Bukky Leo Quartet: Evolution (Bandcamp, recorded 1987) Bukky Leo played saxophone in Nigerian drummer Tony Allan’s band. This recent release has some excellent later Jarvis. Try “Dubai” to hear how African influences were playing out for Jarvis in the Eighties.
Jarvis and Williams knew each other as youths (Williams was four years younger) in Boston, where both studied with Alan Dawson. They both made their debut on record at age 17, and both were charismatic virtuosos, ready to light the music on fire.
John Fordham’s informative and helpful obituary from The Guardian mentions that Jarvis’s father and grandfather are trumpet players. According to both Horacee Arnold and Billy Hart, Jarvis’s father was Malcolm “Shorty” Jarvis, an associate of Malcolm Little in, evidently, Harlem and Boston, before Malcolm Little became Malcolm X. More on this as the situation develops!
Chet Baker Plays The Best Of Lerner and Loewe (Riverside, 1959).
A widely-heard Jarvis performance is Freddie Hubbard’s Hub Tones (Blue Note, recorded October 1962). It’s a classic album, and I’m enjoying it as I type these words, but to me Jarvis sounds somewhat reined-in overall. Good as it is, it’s not a showcase for Jarvis at his best in 1962-63.
Often Ra would record these rehearsals, documenting everything for future release, stockpiling hours of unreleased music.
Ra fought for every note, every day; NYC was no different. It was years before the Arkestra began its Monday night residency at Slug’s in the East Village, and eventually the band moved to Philadelphia, where Marshall Allen still resides.
Sun Ra was so ahead of his time— Bandcamp is the best place to get his music, and he seemed to be recording with something like Bandcamp in mind in the Sixties.
All four tunes were released on a Nineties Sun Ra release called, simply, Standards (1201 Music). It’s a great album, includes a duo of Sun Ra and Wilbur Ware on the Tommy Dorsey ballad “Can This Be Love” from when Ra was known as Sonny Blount, and is streaming on all the major services. Sun Ra was the low-budget, high-innovation alternative to all the great jazz being released on Impulse, Atlantic, and Columbia at the time.
The only video I’ve found of Jarvis is a few frames in a Ra video from that year. But thanks to reader Tom Gsteiger, I’ve been alerted to two full-length Archie Shepp concerts from the late Seventies, featuring Jarvis: here’s 1978, and here’s 1977. (More on these later.)
The Lord Discography lists nothing of Jarvis after 1991, save a keyboard credit in 1995.
Great informative article again. Thanks. Re. Malcolm ‘Shorty’ Jarvis: he certainly was Clifford’s father and the associate of MalcolmX played in Spike Lee’s movie, ‘Malcolm X’, by Lee himself.
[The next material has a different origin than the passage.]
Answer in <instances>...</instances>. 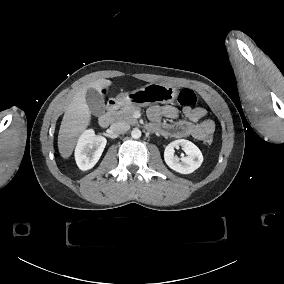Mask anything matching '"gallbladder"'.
Listing matches in <instances>:
<instances>
[{"label":"gallbladder","mask_w":284,"mask_h":284,"mask_svg":"<svg viewBox=\"0 0 284 284\" xmlns=\"http://www.w3.org/2000/svg\"><path fill=\"white\" fill-rule=\"evenodd\" d=\"M87 104L90 112L95 116L105 113V103L102 95L93 88H89L86 95Z\"/></svg>","instance_id":"gallbladder-1"}]
</instances>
Points of interest: 1. Malcolm ‘Shorty’ Jarvis, was not short and his nickname had nothing to do with his stature, ironically or otherwise. I’m sure Horacee Arnold and Billy Hart, who informed you of the connection to Clifford will know the origin of his nickname. 2. Tony Williams has referred to playing with Malcolm ‘Shorty’ Jarvis and to him being his father’s (Tillman) best friend.
This is awesome. I've loved Ra for years, but know little about his excellent band, besides Marshall Allen.